Assim, gastamos muita energia tentando fazer cavalo andar, agitando cabresto, cutucando com os pés, mas tudo isso não nos impediu de sentir o gosto atávico do ser humano de montar esse “portentoso” animal, muito embora eles às vezes agissem como mulas de presépio, ali plantados e nós aos berros: Ahaaa!
O Parque, embora venha sofrendo incêndios criminosos, retirada ilegal de madeira e invasões, recupera aos poucos sua vegetação. Nas áreas baixas, predominam os campos rupestres pontilhados de palmeiras, talvez porque foram extensivamente exploradas pela pecuária. Ao longo das vertentes íngremes da Serra do Cipó, são vistas, em grande número, cachoeiras que despencam dos paredões de quartzito, cortando as matas ciliares.

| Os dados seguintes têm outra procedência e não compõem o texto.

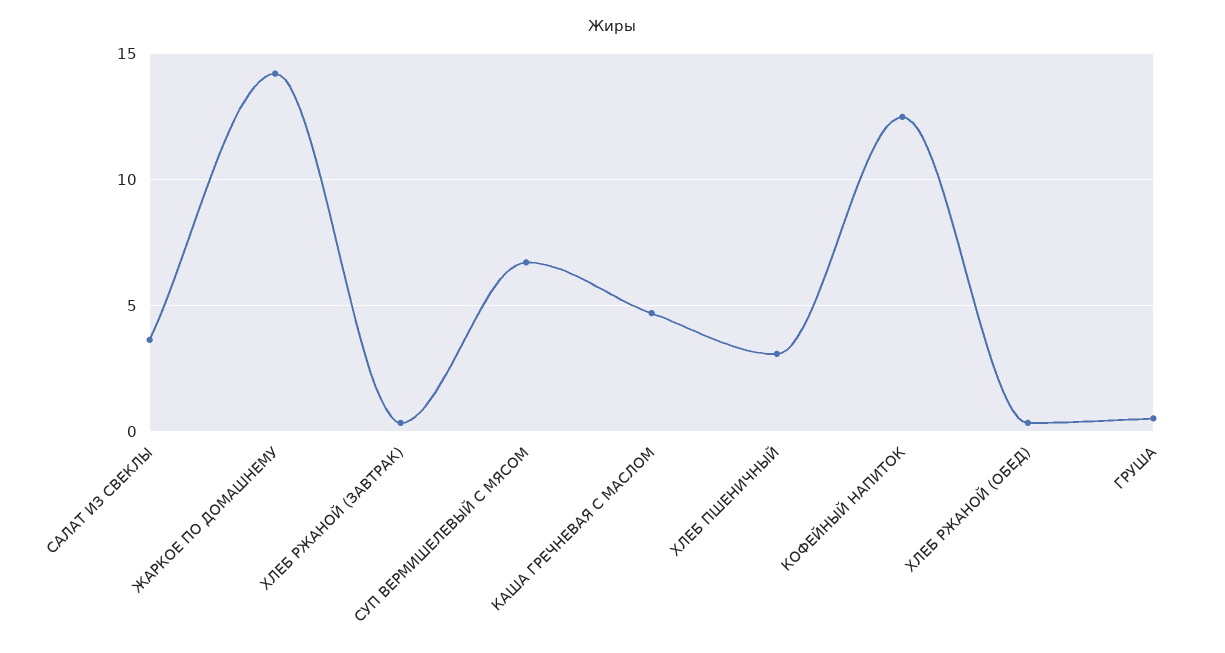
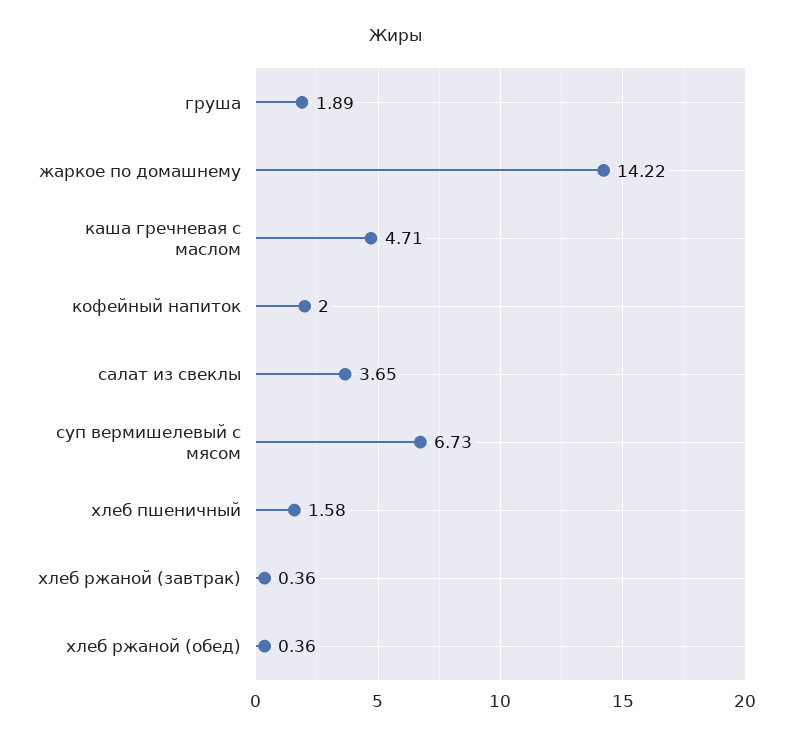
ХЛЕБ ПШЕНИЧНЫЙ: 3 -> 1.58
КОФЕЙНЫЙ НАПИТОК: 12.5 -> 2
ГРУША: 0.5 -> 1.89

A Cachoeira da Farofa, que fomos visitar, não tem muita água nesta época do ano, mas é bela e cai de 80m, esfarelando-se nas pedras (daí o nome Farofa) e formando uma piscina natural. Se você quiser entrar nessa piscina não pode ficar pensando muito e nem testando a água gelada. Entre sem pensar, seu pulmão vai puxar fundo e, mesmo que seus ossos queiram se congelar, você vai sentir o choque energético de um banho de cachoeira.
Além disso, o que dá mais para apreciar são as águas límpidas do córrego das Pedras e do ribeirão Mascates (onde tomei água com as mãos), a lagoa Comprida e, se você gostar de plantas, o cerrado com belas palmeiras. Mas não conte com os guias para lhe fornecerem qualquer explicação. Perguntei para um deles: – Qual o nome dessa palmeira? Ele me respondeu: – Não sei, a gente chama isso de coquinho! Infelizmente, essas agências de turismo dito ecológico nada sabem sobre ecologia, natureza, planta e animais silvestres; o objetivo é o negócio, mas eles não se dão conta de que precisamos de ciência para fazer negócio com a natureza.
Interessante, na volta os cavalinhos iam se animando à medida que o passeio terminava, eles pareciam ansiosos para se livrarem daqueles incômodos turistas.
Quando saímos do parque precisamos segurá-los nas rédeas para que não disparassem. Nós, por outro lado, estávamos exaustos e mal conseguíamos mover as pernas quando apeamos. Mas – quer saber de uma coisa? – valeu, valeu mesmo deixar na cidade o monótono e previsível sábado para curtir a liberdade, as águas límpidas, o ar puro e a bela paisagem da Serra do Cipó. Sentir que, apesar de todas as agressões, a Mãe-Natureza ainda está por aí, esperando de nós o amor com que ela nos recebe.
No pêlo, trouxe alguns carrapatos (vou terminar, tem um me coçando!).